The first South End Writes guest of the season, Danielle Legros Georges, found a small but attentive audience that, by the time the reading was over, had become mesmerized by the poet's performance. Novelist Sue Miller, who introduced the Haitian-born writer she first met while serving with her on the Pen New England board, characterized the poet's 2001 book, Maroon, as one "it was necessary to have," the poems giving her "more pleasure each time I read them." Miller described Legros Georges's poems as deeply varied in both tone and subject, ranging from the ironic to the elegiac to the openly political; from the diaspora of the immigrant experience to the simple act of showering with a lover. Legros Georges read from Maroon, as well as newer work, including poetry by the 19th-century Haitian poet, Ida Faubert. Legros Georges, who is also an essayist and translator, read these first in French, then in English. Faubert was a daughter of a colonial Haitian president in the late 19th century, and is considered a major author in Haiti's literary cannon. She received the prestigious Chevalier de l'Ordre Honneur et Merite from the French government in 1956.
A powerful rendition of a poem Legros Georges composed about the catastrophic 2010 earthquake in Haiti, Intersection, consisted of one phrase, read some dozen times at varied intensity, with the poet's hands slowly rising. The phrase was, The earth shook; a portal opened; I walked though it. For those few minutes, the audience walked through the portal with Legros Georges, known for her dynamic performances, into the ash and earth.

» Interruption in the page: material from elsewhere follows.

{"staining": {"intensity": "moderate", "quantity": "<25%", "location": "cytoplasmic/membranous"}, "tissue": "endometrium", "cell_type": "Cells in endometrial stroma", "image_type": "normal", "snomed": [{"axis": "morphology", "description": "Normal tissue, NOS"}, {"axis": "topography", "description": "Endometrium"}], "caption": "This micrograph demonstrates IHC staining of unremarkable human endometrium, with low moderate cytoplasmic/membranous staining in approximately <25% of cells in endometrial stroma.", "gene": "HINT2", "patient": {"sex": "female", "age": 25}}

The South End Writeshas booked another poet, Colin D. Halloran, who served with the U.S. Army in Afghanistan in 2006. A former public school teacher, Colin works with students and teachers to find ways in which poetry can inform the media’s and historians’ portrayals of war. His debut collection of poems, Shortly Thereafter, won the 2012 Main Street Rag Poetry Book Award. His reading is scheduled for Tuesday, April 8, 2014.